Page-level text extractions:
##########
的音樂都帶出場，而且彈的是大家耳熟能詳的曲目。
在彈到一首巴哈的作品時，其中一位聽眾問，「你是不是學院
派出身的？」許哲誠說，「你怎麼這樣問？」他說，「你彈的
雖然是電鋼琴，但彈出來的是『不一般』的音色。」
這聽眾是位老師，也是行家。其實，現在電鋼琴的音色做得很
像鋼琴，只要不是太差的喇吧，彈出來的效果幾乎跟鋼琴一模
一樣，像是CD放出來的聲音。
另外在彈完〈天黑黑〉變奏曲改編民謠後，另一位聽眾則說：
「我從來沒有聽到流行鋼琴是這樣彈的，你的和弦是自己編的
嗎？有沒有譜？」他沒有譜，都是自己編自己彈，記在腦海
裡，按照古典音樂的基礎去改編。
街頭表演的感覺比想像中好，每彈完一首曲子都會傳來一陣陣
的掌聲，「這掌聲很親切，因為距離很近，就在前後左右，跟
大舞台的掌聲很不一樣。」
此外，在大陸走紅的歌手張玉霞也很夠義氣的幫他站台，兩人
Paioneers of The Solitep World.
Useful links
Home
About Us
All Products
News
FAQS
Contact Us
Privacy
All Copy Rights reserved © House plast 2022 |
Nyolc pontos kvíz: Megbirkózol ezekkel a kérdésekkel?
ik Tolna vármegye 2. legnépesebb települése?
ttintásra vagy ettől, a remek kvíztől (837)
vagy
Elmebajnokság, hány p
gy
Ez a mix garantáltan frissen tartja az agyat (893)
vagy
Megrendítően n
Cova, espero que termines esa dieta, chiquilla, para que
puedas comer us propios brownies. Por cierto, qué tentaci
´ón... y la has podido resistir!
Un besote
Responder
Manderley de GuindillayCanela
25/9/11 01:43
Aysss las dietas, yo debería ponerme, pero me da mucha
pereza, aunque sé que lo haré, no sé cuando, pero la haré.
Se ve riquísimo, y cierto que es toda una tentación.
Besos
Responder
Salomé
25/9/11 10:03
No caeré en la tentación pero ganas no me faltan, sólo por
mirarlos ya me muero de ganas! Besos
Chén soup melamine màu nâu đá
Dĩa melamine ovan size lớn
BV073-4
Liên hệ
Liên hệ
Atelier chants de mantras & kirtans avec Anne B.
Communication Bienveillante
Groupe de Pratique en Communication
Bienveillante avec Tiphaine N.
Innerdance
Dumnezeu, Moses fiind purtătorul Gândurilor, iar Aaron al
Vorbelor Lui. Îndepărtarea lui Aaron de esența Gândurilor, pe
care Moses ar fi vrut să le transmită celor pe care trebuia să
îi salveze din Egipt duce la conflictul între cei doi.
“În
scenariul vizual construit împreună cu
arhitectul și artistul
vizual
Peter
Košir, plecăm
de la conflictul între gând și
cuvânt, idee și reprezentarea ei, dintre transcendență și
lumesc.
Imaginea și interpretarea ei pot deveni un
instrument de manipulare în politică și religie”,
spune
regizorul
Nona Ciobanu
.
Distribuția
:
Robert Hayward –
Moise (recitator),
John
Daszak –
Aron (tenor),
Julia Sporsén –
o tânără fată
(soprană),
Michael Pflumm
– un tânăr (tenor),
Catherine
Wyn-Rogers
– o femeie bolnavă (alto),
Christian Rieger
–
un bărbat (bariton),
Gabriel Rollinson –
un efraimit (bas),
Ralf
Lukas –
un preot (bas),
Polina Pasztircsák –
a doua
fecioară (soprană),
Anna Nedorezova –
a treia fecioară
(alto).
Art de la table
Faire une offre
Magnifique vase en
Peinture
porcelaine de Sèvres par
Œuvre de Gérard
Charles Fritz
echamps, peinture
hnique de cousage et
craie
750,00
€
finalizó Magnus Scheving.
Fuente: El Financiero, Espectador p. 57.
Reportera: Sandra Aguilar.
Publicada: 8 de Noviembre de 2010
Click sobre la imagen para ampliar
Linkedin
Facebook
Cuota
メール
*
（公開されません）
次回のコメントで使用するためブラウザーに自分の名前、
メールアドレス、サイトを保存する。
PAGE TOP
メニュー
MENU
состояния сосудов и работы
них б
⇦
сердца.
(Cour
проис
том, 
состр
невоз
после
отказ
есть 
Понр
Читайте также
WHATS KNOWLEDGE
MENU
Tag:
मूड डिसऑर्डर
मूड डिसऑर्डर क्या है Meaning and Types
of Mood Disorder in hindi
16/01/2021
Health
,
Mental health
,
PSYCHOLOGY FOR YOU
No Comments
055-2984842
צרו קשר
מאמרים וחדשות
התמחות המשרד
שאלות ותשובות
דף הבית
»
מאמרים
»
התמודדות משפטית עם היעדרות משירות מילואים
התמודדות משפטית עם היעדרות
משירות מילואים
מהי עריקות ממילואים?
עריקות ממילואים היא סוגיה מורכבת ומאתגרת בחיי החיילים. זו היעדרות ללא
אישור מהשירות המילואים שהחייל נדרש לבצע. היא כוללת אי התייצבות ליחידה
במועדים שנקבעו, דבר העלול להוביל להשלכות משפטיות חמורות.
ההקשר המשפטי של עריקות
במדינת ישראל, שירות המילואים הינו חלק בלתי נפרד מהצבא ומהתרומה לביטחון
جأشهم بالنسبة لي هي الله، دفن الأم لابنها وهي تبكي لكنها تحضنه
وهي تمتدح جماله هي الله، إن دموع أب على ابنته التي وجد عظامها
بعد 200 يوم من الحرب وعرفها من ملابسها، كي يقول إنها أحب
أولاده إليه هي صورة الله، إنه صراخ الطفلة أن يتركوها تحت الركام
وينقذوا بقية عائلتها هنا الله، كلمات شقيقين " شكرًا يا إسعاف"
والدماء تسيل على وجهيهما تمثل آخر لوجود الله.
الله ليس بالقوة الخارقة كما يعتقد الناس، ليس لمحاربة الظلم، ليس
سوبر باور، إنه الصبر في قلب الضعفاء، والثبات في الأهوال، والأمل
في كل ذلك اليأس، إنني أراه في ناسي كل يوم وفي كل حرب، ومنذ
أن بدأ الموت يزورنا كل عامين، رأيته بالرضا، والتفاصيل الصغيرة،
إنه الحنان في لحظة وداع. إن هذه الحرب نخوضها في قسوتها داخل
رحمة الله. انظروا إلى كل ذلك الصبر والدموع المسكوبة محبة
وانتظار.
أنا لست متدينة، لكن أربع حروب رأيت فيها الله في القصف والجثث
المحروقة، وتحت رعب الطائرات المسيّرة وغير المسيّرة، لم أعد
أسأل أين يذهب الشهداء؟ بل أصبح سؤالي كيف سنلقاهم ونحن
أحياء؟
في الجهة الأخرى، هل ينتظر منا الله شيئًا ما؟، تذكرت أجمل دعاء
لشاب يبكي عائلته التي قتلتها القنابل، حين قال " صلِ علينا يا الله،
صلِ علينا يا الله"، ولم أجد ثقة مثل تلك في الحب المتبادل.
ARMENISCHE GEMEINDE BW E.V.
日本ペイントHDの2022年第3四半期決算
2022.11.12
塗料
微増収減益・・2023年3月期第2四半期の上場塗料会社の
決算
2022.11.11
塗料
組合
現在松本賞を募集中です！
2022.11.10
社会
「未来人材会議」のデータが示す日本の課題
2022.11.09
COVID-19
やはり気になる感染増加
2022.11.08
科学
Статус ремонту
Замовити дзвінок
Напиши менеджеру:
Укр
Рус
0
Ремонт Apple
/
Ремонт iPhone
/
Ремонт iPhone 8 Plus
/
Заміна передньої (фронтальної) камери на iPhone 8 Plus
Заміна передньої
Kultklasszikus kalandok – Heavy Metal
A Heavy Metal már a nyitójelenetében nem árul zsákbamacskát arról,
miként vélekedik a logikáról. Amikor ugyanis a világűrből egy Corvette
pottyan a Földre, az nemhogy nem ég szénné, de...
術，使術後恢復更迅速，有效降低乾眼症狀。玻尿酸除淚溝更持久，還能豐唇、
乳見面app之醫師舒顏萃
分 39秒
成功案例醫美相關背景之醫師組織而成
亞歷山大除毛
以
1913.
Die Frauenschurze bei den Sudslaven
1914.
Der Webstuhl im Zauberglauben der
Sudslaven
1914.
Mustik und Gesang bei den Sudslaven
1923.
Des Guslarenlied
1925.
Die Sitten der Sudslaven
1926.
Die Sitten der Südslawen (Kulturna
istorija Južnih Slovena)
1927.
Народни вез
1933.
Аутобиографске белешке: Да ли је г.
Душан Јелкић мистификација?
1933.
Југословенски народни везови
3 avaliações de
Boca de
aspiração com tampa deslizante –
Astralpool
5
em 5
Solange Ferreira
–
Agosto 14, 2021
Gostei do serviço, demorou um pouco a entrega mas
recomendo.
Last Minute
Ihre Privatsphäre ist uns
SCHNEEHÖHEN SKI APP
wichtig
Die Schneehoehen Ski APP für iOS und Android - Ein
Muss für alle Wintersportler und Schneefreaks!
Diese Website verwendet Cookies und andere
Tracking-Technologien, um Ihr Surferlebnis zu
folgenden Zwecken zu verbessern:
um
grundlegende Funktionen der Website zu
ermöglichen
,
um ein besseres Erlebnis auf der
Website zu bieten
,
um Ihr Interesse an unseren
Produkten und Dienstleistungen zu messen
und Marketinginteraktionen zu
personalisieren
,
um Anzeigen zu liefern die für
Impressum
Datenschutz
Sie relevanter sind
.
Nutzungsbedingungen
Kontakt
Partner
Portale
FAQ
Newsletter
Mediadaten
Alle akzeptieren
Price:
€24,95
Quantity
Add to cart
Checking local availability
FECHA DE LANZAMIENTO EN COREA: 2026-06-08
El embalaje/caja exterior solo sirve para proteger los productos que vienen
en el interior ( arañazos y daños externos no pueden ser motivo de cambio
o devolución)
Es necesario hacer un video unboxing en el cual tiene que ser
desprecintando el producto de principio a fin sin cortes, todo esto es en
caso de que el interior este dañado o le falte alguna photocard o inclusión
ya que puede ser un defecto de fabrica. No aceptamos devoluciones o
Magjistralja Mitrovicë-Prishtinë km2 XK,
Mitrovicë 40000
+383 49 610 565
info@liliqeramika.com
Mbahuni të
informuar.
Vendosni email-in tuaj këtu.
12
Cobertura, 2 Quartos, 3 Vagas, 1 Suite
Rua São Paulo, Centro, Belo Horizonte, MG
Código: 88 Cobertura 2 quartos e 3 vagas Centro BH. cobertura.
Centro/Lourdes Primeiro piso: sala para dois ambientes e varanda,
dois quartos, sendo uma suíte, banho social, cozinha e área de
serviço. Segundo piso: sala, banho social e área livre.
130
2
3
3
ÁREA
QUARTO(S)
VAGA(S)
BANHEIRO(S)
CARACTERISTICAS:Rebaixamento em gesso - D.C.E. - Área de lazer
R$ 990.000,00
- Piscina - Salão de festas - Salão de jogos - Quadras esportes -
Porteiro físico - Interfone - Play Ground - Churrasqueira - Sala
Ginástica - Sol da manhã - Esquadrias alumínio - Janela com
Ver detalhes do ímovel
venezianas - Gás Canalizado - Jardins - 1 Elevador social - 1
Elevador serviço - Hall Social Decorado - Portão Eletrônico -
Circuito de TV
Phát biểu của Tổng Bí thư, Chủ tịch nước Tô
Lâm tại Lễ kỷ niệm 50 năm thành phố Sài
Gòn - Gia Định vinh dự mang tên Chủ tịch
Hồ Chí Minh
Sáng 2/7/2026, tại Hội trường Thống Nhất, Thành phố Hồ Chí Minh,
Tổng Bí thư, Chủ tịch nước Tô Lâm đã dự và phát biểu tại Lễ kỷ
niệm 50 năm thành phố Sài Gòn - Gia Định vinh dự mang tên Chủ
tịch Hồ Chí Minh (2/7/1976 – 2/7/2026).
##########
**What is expected**.
Some lines above hold the word "משירות". Copy all of them.

**Answer for the task**.
התמודדות משפטית עם היעדרות משירות מילואים
משירות מילואים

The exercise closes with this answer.